Repeat the lines of the listing below exactly, starting at the line that contains "Page size: 2001x1125." and running through the last line, both included, and only those.
____ Records supplied
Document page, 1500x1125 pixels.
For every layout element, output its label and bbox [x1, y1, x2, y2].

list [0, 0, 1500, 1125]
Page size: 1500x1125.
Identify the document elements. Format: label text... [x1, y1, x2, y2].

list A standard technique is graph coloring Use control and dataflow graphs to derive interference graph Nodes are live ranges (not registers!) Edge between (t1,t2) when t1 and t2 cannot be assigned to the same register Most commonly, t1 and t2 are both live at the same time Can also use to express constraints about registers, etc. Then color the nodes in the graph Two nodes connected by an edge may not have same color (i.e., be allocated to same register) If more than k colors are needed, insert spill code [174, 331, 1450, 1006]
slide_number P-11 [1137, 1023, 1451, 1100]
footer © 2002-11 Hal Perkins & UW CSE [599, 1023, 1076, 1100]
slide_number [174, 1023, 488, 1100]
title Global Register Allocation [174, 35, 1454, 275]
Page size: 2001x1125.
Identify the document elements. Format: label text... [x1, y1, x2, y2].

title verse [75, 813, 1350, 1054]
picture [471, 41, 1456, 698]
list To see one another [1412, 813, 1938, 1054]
________
• **Solution**:
Page size: 2001x1125.
Identify the document elements. Format: label text... [x1, y1, x2, y2].

title verse [75, 813, 1350, 1054]
picture [471, 41, 1456, 698]
list To see one another [1412, 813, 1938, 1054]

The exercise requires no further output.